Craig reveled in her starring role in the photograph, which was first published in Cosmopolitan magazine with travel tips and other photos of her from the Florence shoot and became Orkin’s most popular picture in a distinguished and successful career, especially after it was reproduced as a poster in the 1980s.

When the photograph was celebrated in 2011 at the Stephen Bulger Gallery in Toronto, Craig smiled at the suggestion that the men’s behavior had concerned her.

“Italian men are very appreciative, and it’s nice to be appreciated,” she told The Toronto Star. “I wasn’t the least bit offended.”

She was born in Indianapolis on Nov. 6, 1927, and grew up in Bronxville, New York. Her father, W. Rowland Allen, was personnel director for a department store, and her mother, Mary (Church) Allen, was a homemaker.

At Sarah Lawrence College, where she studied art, she earned a bachelor’s degree. She then taught at a nursery school in Manhattan.

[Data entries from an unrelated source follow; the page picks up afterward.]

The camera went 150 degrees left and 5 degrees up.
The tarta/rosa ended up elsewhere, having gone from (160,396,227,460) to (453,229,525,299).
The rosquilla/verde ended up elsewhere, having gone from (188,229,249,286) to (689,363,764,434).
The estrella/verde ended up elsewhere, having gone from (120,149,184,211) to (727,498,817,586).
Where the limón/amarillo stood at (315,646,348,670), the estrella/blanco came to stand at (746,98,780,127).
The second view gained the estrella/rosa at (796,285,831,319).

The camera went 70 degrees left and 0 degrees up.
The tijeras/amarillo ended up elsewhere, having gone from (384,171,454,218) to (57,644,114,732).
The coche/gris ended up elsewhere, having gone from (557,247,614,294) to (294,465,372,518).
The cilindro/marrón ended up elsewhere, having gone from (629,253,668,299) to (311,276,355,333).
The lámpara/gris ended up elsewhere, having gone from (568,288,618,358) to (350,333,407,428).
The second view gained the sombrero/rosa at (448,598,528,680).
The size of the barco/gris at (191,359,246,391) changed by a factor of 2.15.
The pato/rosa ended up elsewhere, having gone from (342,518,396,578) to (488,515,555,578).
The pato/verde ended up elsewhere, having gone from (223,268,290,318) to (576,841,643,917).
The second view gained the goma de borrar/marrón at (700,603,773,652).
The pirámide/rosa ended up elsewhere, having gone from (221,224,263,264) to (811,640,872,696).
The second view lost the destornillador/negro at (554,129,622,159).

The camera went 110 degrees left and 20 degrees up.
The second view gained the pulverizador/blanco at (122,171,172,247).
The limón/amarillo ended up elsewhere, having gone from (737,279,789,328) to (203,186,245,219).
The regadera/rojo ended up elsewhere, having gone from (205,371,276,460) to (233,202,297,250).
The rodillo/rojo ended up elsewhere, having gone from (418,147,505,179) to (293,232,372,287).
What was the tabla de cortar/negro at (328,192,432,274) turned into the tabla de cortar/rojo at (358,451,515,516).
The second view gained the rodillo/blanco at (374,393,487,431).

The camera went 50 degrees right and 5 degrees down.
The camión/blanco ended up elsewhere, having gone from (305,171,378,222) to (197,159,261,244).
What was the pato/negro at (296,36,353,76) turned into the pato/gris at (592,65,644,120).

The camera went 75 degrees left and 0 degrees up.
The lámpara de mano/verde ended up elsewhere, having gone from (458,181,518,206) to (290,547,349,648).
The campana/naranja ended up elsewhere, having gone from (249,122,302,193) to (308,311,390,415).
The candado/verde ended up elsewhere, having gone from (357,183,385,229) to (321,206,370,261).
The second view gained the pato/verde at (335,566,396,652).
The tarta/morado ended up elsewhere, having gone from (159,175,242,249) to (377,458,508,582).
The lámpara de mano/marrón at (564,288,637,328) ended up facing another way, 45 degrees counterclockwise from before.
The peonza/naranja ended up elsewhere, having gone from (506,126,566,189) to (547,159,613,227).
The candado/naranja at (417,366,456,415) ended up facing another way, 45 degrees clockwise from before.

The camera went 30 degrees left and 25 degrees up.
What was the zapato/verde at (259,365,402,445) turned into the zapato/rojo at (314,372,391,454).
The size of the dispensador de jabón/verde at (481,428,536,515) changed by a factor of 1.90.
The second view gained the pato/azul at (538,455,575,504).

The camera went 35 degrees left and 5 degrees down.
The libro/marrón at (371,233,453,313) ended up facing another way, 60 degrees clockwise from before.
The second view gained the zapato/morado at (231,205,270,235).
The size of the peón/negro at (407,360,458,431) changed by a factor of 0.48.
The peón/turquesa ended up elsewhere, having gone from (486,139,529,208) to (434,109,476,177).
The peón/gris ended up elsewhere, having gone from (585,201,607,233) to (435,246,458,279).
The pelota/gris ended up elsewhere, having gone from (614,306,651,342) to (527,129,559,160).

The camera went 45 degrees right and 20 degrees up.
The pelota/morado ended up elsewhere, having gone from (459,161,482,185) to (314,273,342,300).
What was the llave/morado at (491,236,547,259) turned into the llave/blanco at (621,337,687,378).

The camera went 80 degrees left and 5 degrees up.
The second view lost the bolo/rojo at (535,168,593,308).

After six years as an advertising copywriter at J. Walter Thompson in Manhattan, she married Achille Passi and moved to Milan. They divorced, and she returned to New York and to copywriting at William Esty & Co. Her second marriage, to R. Ross Craig, a Canadian steel executive, also ended in divorce.

In addition to her stepson, Passi, she is survived by two other stepsons, David and Robert Craig; a stepdaughter, Gaye Craig; and many grandchildren and great-grandchildren.

Craig and Orkin met in Paris soon after their earlier encounter in Florence, and more photographs were taken. They remained friendly until Orkin’s death in 1985 at 63. Craig was also friendly with Orkin’s daughter, Mary Engel.

“Jinx was the kind of person who, the minute you met her, was in your life forever,” Engel said in a telephone interview. “She was just an amazing, larger-than-life person.”

In an article looking back at “American Girl in Italy,” Craig said she encouraged young people to follow Orkin’s example.

“You’ve got to be alert and quick as Ruth was,” she was quoted as saying. “She had the camera in her hands night and day. She was always thinking and looking. She lived to shoot pictures.”